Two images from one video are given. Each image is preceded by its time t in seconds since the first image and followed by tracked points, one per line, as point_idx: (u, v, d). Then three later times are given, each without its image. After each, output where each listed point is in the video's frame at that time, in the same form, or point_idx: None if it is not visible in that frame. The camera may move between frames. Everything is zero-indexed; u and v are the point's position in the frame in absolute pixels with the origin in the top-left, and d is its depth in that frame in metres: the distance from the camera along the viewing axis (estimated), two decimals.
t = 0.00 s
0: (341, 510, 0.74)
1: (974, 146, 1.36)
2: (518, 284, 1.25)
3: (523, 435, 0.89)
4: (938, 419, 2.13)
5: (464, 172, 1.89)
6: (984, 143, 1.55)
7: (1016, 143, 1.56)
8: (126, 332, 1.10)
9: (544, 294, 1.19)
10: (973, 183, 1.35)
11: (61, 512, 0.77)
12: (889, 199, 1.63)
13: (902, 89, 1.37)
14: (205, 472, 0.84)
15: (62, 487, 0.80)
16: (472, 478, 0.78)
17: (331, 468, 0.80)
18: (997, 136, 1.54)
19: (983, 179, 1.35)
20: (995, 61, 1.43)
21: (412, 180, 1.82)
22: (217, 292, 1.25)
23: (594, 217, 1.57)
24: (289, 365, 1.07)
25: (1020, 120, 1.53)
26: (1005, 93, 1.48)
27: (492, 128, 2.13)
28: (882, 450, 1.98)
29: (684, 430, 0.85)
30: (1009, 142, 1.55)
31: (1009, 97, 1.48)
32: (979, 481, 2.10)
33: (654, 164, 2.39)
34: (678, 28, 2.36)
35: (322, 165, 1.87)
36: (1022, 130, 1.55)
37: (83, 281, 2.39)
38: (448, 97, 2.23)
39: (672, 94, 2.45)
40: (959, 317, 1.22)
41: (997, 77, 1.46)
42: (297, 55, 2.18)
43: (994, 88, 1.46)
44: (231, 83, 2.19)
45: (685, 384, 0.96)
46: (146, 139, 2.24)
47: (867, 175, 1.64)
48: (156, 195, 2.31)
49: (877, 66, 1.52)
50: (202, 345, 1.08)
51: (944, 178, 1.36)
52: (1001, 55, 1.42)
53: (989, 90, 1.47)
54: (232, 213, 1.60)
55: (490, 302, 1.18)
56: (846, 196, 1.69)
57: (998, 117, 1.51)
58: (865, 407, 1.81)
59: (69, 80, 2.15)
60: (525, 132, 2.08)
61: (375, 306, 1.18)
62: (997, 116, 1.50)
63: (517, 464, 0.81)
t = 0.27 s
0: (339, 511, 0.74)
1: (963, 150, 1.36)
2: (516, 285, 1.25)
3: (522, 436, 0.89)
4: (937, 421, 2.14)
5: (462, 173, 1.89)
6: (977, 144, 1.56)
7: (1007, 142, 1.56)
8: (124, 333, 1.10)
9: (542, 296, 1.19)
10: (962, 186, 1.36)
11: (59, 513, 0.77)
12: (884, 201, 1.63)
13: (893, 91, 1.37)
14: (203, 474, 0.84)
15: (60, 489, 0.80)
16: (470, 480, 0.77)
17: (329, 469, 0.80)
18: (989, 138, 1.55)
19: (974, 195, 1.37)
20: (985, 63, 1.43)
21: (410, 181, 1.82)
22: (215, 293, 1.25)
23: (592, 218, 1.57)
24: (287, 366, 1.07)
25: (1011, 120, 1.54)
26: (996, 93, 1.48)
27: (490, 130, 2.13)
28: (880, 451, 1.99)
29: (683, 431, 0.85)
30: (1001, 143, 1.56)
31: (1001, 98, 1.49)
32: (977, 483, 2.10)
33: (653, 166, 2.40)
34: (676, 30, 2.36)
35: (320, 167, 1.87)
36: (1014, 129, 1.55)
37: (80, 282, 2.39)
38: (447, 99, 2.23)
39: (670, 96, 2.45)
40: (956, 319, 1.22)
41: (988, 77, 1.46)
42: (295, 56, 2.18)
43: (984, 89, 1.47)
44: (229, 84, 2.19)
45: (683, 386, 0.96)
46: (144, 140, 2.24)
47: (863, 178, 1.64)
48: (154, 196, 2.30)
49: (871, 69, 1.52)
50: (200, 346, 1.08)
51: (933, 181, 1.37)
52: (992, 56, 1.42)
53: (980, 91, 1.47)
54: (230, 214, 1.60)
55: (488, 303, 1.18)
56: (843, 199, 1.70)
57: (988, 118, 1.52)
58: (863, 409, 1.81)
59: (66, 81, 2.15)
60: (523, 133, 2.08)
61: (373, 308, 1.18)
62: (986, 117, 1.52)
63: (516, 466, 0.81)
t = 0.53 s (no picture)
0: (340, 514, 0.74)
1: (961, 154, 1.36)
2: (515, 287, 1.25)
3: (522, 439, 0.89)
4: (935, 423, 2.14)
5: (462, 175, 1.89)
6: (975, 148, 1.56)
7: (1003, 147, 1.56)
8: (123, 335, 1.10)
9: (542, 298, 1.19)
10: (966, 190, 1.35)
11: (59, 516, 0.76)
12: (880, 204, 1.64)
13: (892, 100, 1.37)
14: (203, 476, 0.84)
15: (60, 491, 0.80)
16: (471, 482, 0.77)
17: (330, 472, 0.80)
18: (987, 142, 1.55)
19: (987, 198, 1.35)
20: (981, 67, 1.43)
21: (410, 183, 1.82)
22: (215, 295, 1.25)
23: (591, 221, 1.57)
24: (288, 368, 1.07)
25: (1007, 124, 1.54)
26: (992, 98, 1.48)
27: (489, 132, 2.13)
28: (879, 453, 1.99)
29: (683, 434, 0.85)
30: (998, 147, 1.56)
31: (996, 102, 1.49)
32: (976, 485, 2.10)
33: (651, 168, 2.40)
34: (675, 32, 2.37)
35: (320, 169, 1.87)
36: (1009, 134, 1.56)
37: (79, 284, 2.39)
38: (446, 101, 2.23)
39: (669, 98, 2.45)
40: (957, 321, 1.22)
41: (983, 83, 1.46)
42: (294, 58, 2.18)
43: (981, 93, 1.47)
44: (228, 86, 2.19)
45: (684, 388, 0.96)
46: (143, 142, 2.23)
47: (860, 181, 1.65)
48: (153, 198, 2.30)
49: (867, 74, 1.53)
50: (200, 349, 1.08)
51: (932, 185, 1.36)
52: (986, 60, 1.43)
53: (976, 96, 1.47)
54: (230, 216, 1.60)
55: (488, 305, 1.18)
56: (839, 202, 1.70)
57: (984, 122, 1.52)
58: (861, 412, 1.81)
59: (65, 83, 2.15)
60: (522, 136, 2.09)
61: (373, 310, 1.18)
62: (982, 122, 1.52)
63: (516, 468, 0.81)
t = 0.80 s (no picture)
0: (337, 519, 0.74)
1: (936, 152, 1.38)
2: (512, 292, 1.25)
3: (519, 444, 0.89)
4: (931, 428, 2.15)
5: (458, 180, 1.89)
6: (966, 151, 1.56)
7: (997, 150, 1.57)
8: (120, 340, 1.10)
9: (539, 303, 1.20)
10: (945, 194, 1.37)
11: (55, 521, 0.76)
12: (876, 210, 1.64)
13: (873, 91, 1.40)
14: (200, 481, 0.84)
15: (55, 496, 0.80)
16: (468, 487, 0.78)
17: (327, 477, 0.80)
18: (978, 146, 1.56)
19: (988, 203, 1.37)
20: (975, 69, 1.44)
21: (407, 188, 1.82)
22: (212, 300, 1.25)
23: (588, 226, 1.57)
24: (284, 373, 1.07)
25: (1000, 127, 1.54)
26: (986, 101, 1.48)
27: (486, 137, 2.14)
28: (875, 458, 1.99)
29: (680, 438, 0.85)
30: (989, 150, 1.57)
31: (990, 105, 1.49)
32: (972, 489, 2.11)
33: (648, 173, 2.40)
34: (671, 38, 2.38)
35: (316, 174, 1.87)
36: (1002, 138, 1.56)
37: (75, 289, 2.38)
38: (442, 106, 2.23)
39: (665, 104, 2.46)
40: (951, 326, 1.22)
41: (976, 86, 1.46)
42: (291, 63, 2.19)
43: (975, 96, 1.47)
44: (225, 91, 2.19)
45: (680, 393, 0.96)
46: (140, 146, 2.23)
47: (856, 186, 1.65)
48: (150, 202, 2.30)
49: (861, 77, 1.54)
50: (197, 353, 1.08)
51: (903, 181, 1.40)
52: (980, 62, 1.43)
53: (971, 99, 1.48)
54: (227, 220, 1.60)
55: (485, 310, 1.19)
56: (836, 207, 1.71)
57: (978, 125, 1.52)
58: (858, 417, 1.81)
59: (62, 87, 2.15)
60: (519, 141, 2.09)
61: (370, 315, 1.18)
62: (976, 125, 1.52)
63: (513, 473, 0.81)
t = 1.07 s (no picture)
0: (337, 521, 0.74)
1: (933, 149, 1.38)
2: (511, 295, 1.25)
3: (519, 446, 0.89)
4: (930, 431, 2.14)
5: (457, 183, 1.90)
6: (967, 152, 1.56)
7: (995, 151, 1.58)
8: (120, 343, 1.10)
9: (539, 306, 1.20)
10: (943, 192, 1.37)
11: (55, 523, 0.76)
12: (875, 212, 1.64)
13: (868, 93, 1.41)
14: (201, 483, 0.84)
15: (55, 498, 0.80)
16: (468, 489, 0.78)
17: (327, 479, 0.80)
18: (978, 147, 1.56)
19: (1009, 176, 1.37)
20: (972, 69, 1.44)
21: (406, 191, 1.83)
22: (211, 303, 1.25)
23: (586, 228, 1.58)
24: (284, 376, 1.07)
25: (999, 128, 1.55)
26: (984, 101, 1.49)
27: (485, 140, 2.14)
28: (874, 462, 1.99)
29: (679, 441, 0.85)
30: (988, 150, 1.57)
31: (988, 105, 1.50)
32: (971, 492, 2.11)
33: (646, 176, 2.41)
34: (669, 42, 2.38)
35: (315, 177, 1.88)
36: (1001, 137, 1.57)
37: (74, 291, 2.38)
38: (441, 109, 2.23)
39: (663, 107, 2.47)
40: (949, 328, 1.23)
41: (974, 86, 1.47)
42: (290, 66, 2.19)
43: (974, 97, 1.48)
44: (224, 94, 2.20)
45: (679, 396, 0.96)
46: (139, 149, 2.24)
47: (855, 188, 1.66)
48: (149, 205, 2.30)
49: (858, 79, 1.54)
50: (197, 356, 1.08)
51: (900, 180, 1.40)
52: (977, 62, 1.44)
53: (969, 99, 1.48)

· · · ·

**Task statement**
Only one part of the material above is to be transcribed, namely the lines starting with the line that has "25: (1020, 120, 1.53)" and going on through the line that has "54: (230, 214, 1.60)", exactly as they stand.

**Exercise result**
25: (1020, 120, 1.53)
26: (1005, 93, 1.48)
27: (492, 128, 2.13)
28: (882, 450, 1.98)
29: (684, 430, 0.85)
30: (1009, 142, 1.55)
31: (1009, 97, 1.48)
32: (979, 481, 2.10)
33: (654, 164, 2.39)
34: (678, 28, 2.36)
35: (322, 165, 1.87)
36: (1022, 130, 1.55)
37: (83, 281, 2.39)
38: (448, 97, 2.23)
39: (672, 94, 2.45)
40: (959, 317, 1.22)
41: (997, 77, 1.46)
42: (297, 55, 2.18)
43: (994, 88, 1.46)
44: (231, 83, 2.19)
45: (685, 384, 0.96)
46: (146, 139, 2.24)
47: (867, 175, 1.64)
48: (156, 195, 2.31)
49: (877, 66, 1.52)
50: (202, 345, 1.08)
51: (944, 178, 1.36)
52: (1001, 55, 1.42)
53: (989, 90, 1.47)
54: (232, 213, 1.60)
55: (490, 302, 1.18)
56: (846, 196, 1.69)
57: (998, 117, 1.51)
58: (865, 407, 1.81)
59: (69, 80, 2.15)
60: (525, 132, 2.08)
61: (375, 306, 1.18)
62: (997, 116, 1.50)
63: (517, 464, 0.81)
t = 0.27 s
0: (339, 511, 0.74)
1: (963, 150, 1.36)
2: (516, 285, 1.25)
3: (522, 436, 0.89)
4: (937, 421, 2.14)
5: (462, 173, 1.89)
6: (977, 144, 1.56)
7: (1007, 142, 1.56)
8: (124, 333, 1.10)
9: (542, 296, 1.19)
10: (962, 186, 1.36)
11: (59, 513, 0.77)
12: (884, 201, 1.63)
13: (893, 91, 1.37)
14: (203, 474, 0.84)
15: (60, 489, 0.80)
16: (470, 480, 0.77)
17: (329, 469, 0.80)
18: (989, 138, 1.55)
19: (974, 195, 1.37)
20: (985, 63, 1.43)
21: (410, 181, 1.82)
22: (215, 293, 1.25)
23: (592, 218, 1.57)
24: (287, 366, 1.07)
25: (1011, 120, 1.54)
26: (996, 93, 1.48)
27: (490, 130, 2.13)
28: (880, 451, 1.99)
29: (683, 431, 0.85)
30: (1001, 143, 1.56)
31: (1001, 98, 1.49)
32: (977, 483, 2.10)
33: (653, 166, 2.40)
34: (676, 30, 2.36)
35: (320, 167, 1.87)
36: (1014, 129, 1.55)
37: (80, 282, 2.39)
38: (447, 99, 2.23)
39: (670, 96, 2.45)
40: (956, 319, 1.22)
41: (988, 77, 1.46)
42: (295, 56, 2.18)
43: (984, 89, 1.47)
44: (229, 84, 2.19)
45: (683, 386, 0.96)
46: (144, 140, 2.24)
47: (863, 178, 1.64)
48: (154, 196, 2.30)
49: (871, 69, 1.52)
50: (200, 346, 1.08)
51: (933, 181, 1.37)
52: (992, 56, 1.42)
53: (980, 91, 1.47)
54: (230, 214, 1.60)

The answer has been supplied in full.